Page ->

Greenland was first discovered to Europeans in the 8th century, by Erick Raude, an Icelander, who was driven by accident upon the coast. On his return he represented the country so favorably to his countrymen, that several families followed him thither, where they soon became a thriving colony, and bestowed upon their new habitation the name of Greenland, that is, " green land," on account of its verdant appearance. The Greenlanders became tributary to Denmark in A. D. 1023, which was soon after they embraced Christianity. A bishopric was erected there, and there is a long list of their bishops on record. In the reign of Queen Elizabeth, Martin Frobisher visited Greenland, and penetrated the strait known by his name.

Davis, Button, Hudson, Baffin, Parry, and Ross, in seeking for a northwest passage, have added much to the knowledge of arctic geography.

A few records:
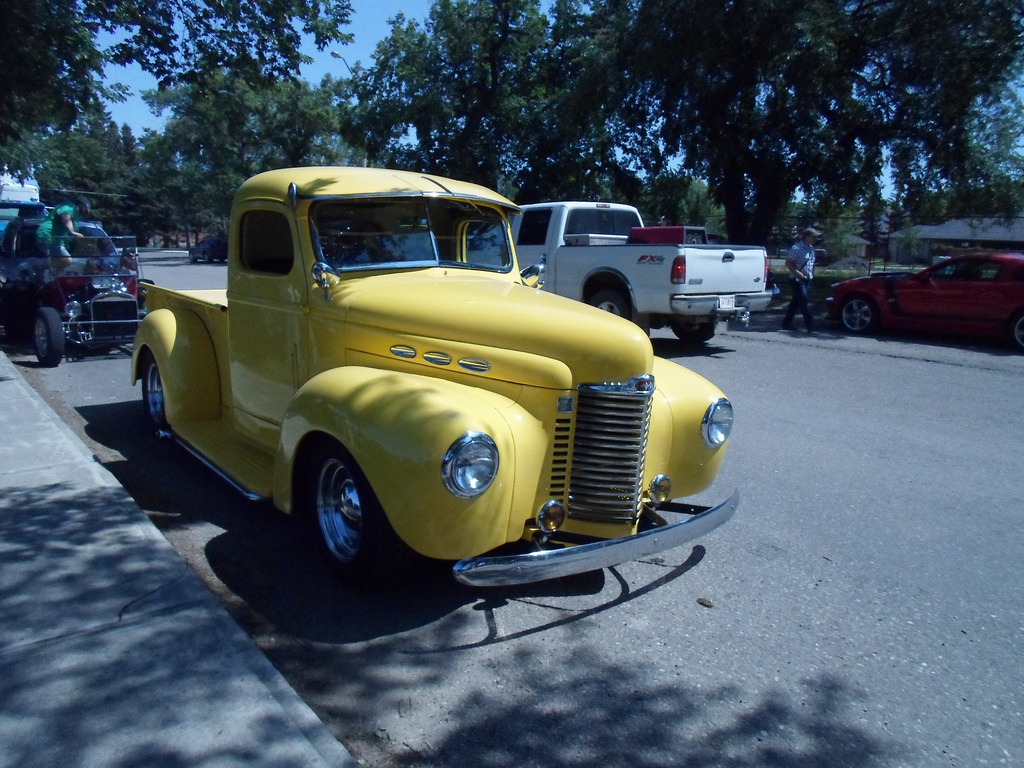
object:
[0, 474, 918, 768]
shadow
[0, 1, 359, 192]
tree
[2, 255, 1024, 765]
pavement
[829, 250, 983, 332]
side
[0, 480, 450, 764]
tree shadow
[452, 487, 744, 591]
vehicle bumper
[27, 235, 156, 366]
front end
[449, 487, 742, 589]
part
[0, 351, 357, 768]
sidewalk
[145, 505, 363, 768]
curb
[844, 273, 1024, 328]
stripe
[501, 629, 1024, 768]
ground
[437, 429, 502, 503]
headlight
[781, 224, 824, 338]
man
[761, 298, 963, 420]
road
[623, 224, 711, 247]
dog cage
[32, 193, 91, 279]
person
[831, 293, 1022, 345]
bottom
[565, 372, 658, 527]
silver grill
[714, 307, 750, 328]
tag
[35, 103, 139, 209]
trees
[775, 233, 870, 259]
cars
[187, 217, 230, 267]
car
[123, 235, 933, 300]
road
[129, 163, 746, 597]
classic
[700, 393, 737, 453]
headlight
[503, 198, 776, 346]
truck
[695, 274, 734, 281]
newer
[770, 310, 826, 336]
walking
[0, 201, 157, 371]
car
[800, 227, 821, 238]
cap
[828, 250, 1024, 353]
car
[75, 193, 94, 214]
hat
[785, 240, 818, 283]
shirt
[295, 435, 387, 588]
tire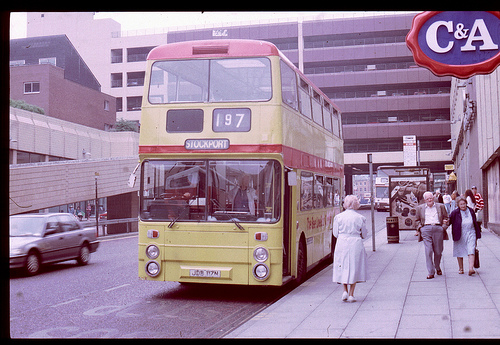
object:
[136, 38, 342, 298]
bus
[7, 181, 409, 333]
street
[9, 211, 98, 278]
car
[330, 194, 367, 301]
woman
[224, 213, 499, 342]
sidewalk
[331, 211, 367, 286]
jacket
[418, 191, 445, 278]
man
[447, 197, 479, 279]
woman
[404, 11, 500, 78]
sign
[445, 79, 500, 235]
building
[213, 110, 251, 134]
sign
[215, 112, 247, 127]
197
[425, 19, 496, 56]
letters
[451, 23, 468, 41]
& sumbol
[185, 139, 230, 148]
marquee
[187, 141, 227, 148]
stockport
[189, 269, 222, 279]
license plate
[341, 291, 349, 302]
shoe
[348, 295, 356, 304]
shoe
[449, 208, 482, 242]
jacket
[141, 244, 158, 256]
headlight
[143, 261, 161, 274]
headlight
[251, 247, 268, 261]
headlight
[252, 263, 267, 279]
headlight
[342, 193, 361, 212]
hair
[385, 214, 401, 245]
trash can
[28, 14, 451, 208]
parking deck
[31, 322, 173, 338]
stop word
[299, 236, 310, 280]
tire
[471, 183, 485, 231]
man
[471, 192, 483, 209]
shirt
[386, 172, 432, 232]
bus stop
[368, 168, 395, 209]
bus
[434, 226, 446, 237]
pockets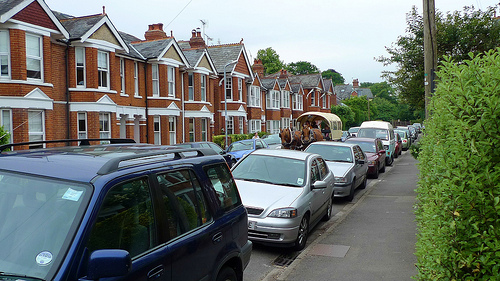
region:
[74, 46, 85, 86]
building has a window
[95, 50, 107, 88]
building has a window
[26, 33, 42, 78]
building has a window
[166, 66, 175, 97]
building has a window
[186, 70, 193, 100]
building has a window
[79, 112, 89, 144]
building has a window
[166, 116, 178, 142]
building has a window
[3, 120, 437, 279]
cars parked next to the side walk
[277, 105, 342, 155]
Two horses pulling a wagon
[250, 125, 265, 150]
person standing in the street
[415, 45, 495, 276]
Healthy looking green bush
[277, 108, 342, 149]
Brown horses pulling a wagon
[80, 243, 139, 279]
Blue mirror on the side of the car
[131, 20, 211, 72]
Chimneys on house roofs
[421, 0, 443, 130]
Wooden pole on the side of the walk way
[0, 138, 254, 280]
A blue parked suv.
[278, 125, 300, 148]
Brown horse with it's head down lower.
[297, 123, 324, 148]
Brown horse wtih it's head up higher.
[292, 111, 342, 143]
A yellow arched carriage.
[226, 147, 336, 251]
A white car parked behind a blue suv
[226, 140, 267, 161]
A blue parked car near a wagon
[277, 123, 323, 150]
Two brown horses pulling a wagon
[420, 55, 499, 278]
A bright green bush near a blue suv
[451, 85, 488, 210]
green bush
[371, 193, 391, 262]
clean gray sidewalk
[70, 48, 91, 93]
window in the second floor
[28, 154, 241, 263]
blue suv parked on street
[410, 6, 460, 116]
brown unity pole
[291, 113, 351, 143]
brown horse and carriage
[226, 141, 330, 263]
white car parked on the street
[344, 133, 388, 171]
red car parked on the street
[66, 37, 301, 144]
brick houses in a row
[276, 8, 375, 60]
overcast skies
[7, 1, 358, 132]
A row of houses.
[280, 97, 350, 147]
A horse and buggy.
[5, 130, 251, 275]
A blue SUV.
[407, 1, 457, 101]
A utility pole.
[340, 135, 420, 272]
The sidewalk.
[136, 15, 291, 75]
Chimneys on the roofs of the houses.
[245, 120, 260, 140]
A woman walking on the sidewalk.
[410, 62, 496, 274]
A large hedge.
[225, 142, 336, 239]
A silver sedan parked parallel to the sidewalk.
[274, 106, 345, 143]
Two horses pulling a carriage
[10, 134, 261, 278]
Blue SUV parked along the street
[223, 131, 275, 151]
Man getting out of a blue car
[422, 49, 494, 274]
Hedge along the street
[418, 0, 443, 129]
Telephone pole along the street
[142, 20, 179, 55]
Chimney on top of a roof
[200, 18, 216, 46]
Televison Antennas of the roof of a house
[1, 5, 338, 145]
Row of city brick houses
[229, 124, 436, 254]
Cars Parked along the street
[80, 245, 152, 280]
Mirro on the side of SUV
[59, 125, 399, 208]
Cars are parked by the sidewalk.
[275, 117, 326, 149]
Horses are in the middle of the road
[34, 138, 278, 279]
The truck is blue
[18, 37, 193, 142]
The house are made out of brick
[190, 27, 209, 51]
The chimney is on top of the roof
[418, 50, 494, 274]
The bushes are green.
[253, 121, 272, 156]
A person is looking at the horse buggy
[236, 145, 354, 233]
A silver car is parked behind the blue truck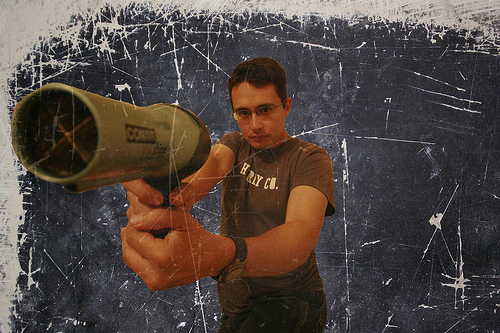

Exercise aim ->
Carry on the history of Greenland above from the point where it stops.

Exercise response ->
2. Islands. Greenland is surrounded by many thousands of islands, which are mostly barren rocks, interspersed with valleys covered with perpetual ice. They are visited by the Greenlanders, during spring, for the purpose of catching seals. In 61° 21', an uninhabited island of considerable magnitude, called from its terrific appearance, the Cape of Desolation, is always surrounded by masses of floating ice. Spitzbergen was long considered as forming a part of Old Greenland, but is now ascertained to be a cluster of islands, scattered between 76 and 80° north latitude, and and 24° east longitude. The principal of these is 300 miles in length, and presents to the eye numberless peaks, precipices, and ridges, rising from 3,000 to 4,500 feet above the sea level. This country is claimed by the Russians, who maintain a colony from Archangel. West of Greenland are the North Georgian Islands, and Melville Island, where the English discovery ships wintered.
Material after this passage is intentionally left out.